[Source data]
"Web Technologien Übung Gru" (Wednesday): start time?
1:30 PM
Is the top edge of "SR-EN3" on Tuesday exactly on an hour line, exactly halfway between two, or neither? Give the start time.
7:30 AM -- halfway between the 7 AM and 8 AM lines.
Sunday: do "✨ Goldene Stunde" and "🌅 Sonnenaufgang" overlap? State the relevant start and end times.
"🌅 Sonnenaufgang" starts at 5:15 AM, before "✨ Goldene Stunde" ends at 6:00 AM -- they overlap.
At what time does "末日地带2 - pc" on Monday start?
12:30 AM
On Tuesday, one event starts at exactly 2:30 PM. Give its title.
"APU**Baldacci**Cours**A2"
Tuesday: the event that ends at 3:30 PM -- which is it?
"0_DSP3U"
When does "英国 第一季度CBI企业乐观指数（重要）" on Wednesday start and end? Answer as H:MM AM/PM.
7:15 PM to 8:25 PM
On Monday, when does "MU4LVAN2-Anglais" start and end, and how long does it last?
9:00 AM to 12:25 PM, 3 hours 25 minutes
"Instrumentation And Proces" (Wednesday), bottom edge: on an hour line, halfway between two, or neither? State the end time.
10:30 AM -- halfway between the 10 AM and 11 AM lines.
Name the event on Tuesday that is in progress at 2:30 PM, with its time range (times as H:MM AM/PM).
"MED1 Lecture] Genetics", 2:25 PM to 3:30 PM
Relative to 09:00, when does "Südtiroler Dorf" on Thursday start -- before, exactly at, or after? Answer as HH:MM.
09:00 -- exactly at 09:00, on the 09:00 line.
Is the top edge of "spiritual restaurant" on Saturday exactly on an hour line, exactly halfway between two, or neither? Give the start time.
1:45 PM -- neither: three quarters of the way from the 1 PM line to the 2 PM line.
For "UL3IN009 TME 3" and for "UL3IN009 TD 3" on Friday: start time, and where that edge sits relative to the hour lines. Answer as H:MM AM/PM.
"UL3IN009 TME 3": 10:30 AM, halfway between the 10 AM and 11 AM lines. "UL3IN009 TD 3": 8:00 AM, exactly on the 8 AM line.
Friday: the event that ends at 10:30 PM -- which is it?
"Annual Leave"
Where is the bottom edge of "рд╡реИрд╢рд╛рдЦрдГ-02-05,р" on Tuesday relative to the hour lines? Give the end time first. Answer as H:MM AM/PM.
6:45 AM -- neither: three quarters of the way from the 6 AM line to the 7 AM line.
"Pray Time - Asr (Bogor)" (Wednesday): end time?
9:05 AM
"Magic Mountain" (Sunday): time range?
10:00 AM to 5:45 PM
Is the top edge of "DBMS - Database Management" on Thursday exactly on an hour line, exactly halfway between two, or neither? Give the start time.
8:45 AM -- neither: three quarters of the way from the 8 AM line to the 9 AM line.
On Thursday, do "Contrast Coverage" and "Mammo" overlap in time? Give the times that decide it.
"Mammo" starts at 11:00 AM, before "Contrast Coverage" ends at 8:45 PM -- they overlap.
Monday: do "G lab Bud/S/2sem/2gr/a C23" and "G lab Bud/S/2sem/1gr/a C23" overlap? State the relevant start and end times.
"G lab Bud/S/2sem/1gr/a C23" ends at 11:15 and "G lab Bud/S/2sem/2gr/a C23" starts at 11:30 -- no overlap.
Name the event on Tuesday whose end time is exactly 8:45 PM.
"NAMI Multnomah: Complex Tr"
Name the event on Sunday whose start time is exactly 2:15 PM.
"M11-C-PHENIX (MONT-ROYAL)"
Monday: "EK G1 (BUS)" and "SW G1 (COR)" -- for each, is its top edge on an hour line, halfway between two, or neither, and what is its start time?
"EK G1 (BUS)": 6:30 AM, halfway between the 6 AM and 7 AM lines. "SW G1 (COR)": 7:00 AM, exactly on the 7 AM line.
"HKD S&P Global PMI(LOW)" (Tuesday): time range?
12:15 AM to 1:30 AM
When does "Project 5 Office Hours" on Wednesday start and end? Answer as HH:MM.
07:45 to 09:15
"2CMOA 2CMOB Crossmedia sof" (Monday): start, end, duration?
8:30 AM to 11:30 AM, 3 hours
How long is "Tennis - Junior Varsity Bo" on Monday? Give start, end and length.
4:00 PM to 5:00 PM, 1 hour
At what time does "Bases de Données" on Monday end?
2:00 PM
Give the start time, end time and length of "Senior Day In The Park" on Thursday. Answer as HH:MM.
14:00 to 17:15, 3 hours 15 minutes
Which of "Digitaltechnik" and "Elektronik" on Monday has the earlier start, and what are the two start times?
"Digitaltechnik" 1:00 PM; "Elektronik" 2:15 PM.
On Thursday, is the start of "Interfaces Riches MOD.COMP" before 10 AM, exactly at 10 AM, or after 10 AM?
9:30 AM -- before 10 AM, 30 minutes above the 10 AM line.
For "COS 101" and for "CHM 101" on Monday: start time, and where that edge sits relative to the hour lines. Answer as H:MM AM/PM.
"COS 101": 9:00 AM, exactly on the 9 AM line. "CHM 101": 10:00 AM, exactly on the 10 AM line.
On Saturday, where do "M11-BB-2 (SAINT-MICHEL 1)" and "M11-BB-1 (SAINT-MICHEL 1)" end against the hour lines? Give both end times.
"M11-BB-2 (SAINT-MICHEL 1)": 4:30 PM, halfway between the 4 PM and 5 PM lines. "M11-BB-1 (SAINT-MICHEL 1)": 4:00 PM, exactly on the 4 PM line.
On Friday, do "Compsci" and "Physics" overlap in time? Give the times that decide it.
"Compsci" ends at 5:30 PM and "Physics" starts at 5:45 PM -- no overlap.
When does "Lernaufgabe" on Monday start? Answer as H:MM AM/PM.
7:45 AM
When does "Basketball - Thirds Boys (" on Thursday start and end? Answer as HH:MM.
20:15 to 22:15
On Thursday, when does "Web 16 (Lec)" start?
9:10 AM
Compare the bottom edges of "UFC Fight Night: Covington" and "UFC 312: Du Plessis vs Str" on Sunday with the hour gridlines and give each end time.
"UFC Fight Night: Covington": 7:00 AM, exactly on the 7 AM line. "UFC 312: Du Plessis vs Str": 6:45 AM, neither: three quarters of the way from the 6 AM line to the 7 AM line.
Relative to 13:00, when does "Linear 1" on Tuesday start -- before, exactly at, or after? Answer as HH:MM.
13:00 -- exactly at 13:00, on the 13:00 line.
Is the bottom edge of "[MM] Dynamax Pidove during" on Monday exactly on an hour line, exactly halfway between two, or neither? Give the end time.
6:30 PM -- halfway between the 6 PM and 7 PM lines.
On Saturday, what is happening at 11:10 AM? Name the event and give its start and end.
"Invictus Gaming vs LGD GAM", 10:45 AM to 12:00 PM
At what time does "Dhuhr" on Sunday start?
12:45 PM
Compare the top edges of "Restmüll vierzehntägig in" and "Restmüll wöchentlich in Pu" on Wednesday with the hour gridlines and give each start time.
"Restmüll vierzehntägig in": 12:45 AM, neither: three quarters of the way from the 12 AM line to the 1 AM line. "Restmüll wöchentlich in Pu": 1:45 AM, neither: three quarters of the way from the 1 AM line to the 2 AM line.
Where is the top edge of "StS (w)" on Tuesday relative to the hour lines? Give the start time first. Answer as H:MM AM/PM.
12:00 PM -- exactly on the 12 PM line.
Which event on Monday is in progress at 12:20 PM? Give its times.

#### Exercise requirements
Reproduce all of the material above verbatim, line for line, without changing anything.

#### Task output
"Web Technologien Übung Gru" (Wednesday): start time?
1:30 PM
Is the top edge of "SR-EN3" on Tuesday exactly on an hour line, exactly halfway between two, or neither? Give the start time.
7:30 AM -- halfway between the 7 AM and 8 AM lines.
Sunday: do "✨ Goldene Stunde" and "🌅 Sonnenaufgang" overlap? State the relevant start and end times.
"🌅 Sonnenaufgang" starts at 5:15 AM, before "✨ Goldene Stunde" ends at 6:00 AM -- they overlap.
At what time does "末日地带2 - pc" on Monday start?
12:30 AM
On Tuesday, one event starts at exactly 2:30 PM. Give its title.
"APU**Baldacci**Cours**A2"
Tuesday: the event that ends at 3:30 PM -- which is it?
"0_DSP3U"
When does "英国 第一季度CBI企业乐观指数（重要）" on Wednesday start and end? Answer as H:MM AM/PM.
7:15 PM to 8:25 PM
On Monday, when does "MU4LVAN2-Anglais" start and end, and how long does it last?
9:00 AM to 12:25 PM, 3 hours 25 minutes
"Instrumentation And Proces" (Wednesday), bottom edge: on an hour line, halfway between two, or neither? State the end time.
10:30 AM -- halfway between the 10 AM and 11 AM lines.
Name the event on Tuesday that is in progress at 2:30 PM, with its time range (times as H:MM AM/PM).
"MED1 Lecture] Genetics", 2:25 PM to 3:30 PM
Relative to 09:00, when does "Südtiroler Dorf" on Thursday start -- before, exactly at, or after? Answer as HH:MM.
09:00 -- exactly at 09:00, on the 09:00 line.
Is the top edge of "spiritual restaurant" on Saturday exactly on an hour line, exactly halfway between two, or neither? Give the start time.
1:45 PM -- neither: three quarters of the way from the 1 PM line to the 2 PM line.
For "UL3IN009 TME 3" and for "UL3IN009 TD 3" on Friday: start time, and where that edge sits relative to the hour lines. Answer as H:MM AM/PM.
"UL3IN009 TME 3": 10:30 AM, halfway between the 10 AM and 11 AM lines. "UL3IN009 TD 3": 8:00 AM, exactly on the 8 AM line.
Friday: the event that ends at 10:30 PM -- which is it?
"Annual Leave"
Where is the bottom edge of "рд╡реИрд╢рд╛рдЦрдГ-02-05,р" on Tuesday relative to the hour lines? Give the end time first. Answer as H:MM AM/PM.
6:45 AM -- neither: three quarters of the way from the 6 AM line to the 7 AM line.
"Pray Time - Asr (Bogor)" (Wednesday): end time?
9:05 AM
"Magic Mountain" (Sunday): time range?
10:00 AM to 5:45 PM
Is the top edge of "DBMS - Database Management" on Thursday exactly on an hour line, exactly halfway between two, or neither? Give the start time.
8:45 AM -- neither: three quarters of the way from the 8 AM line to the 9 AM line.
On Thursday, do "Contrast Coverage" and "Mammo" overlap in time? Give the times that decide it.
"Mammo" starts at 11:00 AM, before "Contrast Coverage" ends at 8:45 PM -- they overlap.
Monday: do "G lab Bud/S/2sem/2gr/a C23" and "G lab Bud/S/2sem/1gr/a C23" overlap? State the relevant start and end times.
"G lab Bud/S/2sem/1gr/a C23" ends at 11:15 and "G lab Bud/S/2sem/2gr/a C23" starts at 11:30 -- no overlap.
Name the event on Tuesday whose end time is exactly 8:45 PM.
"NAMI Multnomah: Complex Tr"
Name the event on Sunday whose start time is exactly 2:15 PM.
"M11-C-PHENIX (MONT-ROYAL)"
Monday: "EK G1 (BUS)" and "SW G1 (COR)" -- for each, is its top edge on an hour line, halfway between two, or neither, and what is its start time?
"EK G1 (BUS)": 6:30 AM, halfway between the 6 AM and 7 AM lines. "SW G1 (COR)": 7:00 AM, exactly on the 7 AM line.
"HKD S&P Global PMI(LOW)" (Tuesday): time range?
12:15 AM to 1:30 AM
When does "Project 5 Office Hours" on Wednesday start and end? Answer as HH:MM.
07:45 to 09:15
"2CMOA 2CMOB Crossmedia sof" (Monday): start, end, duration?
8:30 AM to 11:30 AM, 3 hours
How long is "Tennis - Junior Varsity Bo" on Monday? Give start, end and length.
4:00 PM to 5:00 PM, 1 hour
At what time does "Bases de Données" on Monday end?
2:00 PM
Give the start time, end time and length of "Senior Day In The Park" on Thursday. Answer as HH:MM.
14:00 to 17:15, 3 hours 15 minutes
Which of "Digitaltechnik" and "Elektronik" on Monday has the earlier start, and what are the two start times?
"Digitaltechnik" 1:00 PM; "Elektronik" 2:15 PM.
On Thursday, is the start of "Interfaces Riches MOD.COMP" before 10 AM, exactly at 10 AM, or after 10 AM?
9:30 AM -- before 10 AM, 30 minutes above the 10 AM line.
For "COS 101" and for "CHM 101" on Monday: start time, and where that edge sits relative to the hour lines. Answer as H:MM AM/PM.
"COS 101": 9:00 AM, exactly on the 9 AM line. "CHM 101": 10:00 AM, exactly on the 10 AM line.
On Saturday, where do "M11-BB-2 (SAINT-MICHEL 1)" and "M11-BB-1 (SAINT-MICHEL 1)" end against the hour lines? Give both end times.
"M11-BB-2 (SAINT-MICHEL 1)": 4:30 PM, halfway between the 4 PM and 5 PM lines. "M11-BB-1 (SAINT-MICHEL 1)": 4:00 PM, exactly on the 4 PM line.
On Friday, do "Compsci" and "Physics" overlap in time? Give the times that decide it.
"Compsci" ends at 5:30 PM and "Physics" starts at 5:45 PM -- no overlap.
When does "Lernaufgabe" on Monday start? Answer as H:MM AM/PM.
7:45 AM
When does "Basketball - Thirds Boys (" on Thursday start and end? Answer as HH:MM.
20:15 to 22:15
On Thursday, when does "Web 16 (Lec)" start?
9:10 AM
Compare the bottom edges of "UFC Fight Night: Covington" and "UFC 312: Du Plessis vs Str" on Sunday with the hour gridlines and give each end time.
"UFC Fight Night: Covington": 7:00 AM, exactly on the 7 AM line. "UFC 312: Du Plessis vs Str": 6:45 AM, neither: three quarters of the way from the 6 AM line to the 7 AM line.
Relative to 13:00, when does "Linear 1" on Tuesday start -- before, exactly at, or after? Answer as HH:MM.
13:00 -- exactly at 13:00, on the 13:00 line.
Is the bottom edge of "[MM] Dynamax Pidove during" on Monday exactly on an hour line, exactly halfway between two, or neither? Give the end time.
6:30 PM -- halfway between the 6 PM and 7 PM lines.
On Saturday, what is happening at 11:10 AM? Name the event and give its start and end.
"Invictus Gaming vs LGD GAM", 10:45 AM to 12:00 PM
At what time does "Dhuhr" on Sunday start?
12:45 PM
Compare the top edges of "Restmüll vierzehntägig in" and "Restmüll wöchentlich in Pu" on Wednesday with the hour gridlines and give each start time.
"Restmüll vierzehntägig in": 12:45 AM, neither: three quarters of the way from the 12 AM line to the 1 AM line. "Restmüll wöchentlich in Pu": 1:45 AM, neither: three quarters of the way from the 1 AM line to the 2 AM line.
Where is the top edge of "StS (w)" on Tuesday relative to the hour lines? Give the start time first. Answer as H:MM AM/PM.
12:00 PM -- exactly on the 12 PM line.
Which event on Monday is in progress at 12:20 PM? Give its times.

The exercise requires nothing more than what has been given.